(Collected data)

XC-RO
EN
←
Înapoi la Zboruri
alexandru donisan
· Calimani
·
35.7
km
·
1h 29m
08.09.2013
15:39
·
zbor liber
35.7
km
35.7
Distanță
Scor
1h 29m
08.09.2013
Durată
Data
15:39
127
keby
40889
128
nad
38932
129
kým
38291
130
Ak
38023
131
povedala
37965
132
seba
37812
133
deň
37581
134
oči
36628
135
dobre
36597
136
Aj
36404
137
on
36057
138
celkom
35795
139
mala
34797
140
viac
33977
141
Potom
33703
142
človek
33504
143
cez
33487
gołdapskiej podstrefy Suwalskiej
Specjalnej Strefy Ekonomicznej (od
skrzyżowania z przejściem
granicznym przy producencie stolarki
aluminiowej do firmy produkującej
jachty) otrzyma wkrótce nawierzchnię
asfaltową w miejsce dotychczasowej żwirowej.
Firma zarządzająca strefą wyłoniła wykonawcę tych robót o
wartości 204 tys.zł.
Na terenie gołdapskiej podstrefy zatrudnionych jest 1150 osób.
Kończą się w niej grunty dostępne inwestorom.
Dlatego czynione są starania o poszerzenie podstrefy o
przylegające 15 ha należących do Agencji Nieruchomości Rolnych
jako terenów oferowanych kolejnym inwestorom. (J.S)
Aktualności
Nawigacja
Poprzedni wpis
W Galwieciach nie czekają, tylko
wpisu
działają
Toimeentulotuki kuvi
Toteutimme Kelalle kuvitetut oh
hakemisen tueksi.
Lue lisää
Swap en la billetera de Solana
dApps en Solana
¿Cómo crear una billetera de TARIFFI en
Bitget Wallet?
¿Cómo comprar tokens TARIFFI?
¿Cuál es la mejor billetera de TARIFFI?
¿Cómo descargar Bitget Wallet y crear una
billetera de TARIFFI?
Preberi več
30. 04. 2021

WORK INSTRUCTIONS —
Select each line in the records that contains the word "TARIFFI", matching its capitalization exactly.

ANSWER BOX —
¿Cómo crear una billetera de TARIFFI en
¿Cómo comprar tokens TARIFFI?
¿Cuál es la mejor billetera de TARIFFI?
billetera de TARIFFI?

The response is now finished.